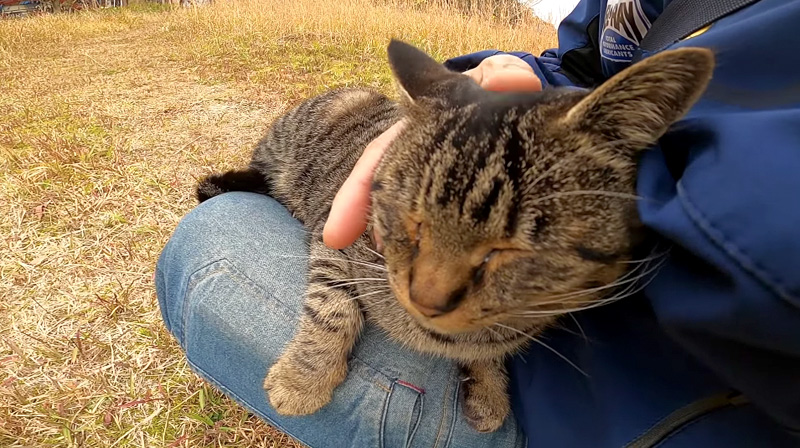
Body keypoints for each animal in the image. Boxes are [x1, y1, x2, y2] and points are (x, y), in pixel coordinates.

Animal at [197, 40, 716, 432]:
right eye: (412, 222)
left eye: (509, 250)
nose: (426, 299)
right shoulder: (334, 238)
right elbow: (332, 308)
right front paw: (303, 379)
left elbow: (489, 350)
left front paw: (488, 389)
▬▬▬▬▬▬
WORK TO BE COMPLETED: Search the data for the word "right" and copy each line where it appears.

PROBLEM SOLUTION:
right eye: (412, 222)
right shoulder: (334, 238)
right elbow: (332, 308)
right front paw: (303, 379)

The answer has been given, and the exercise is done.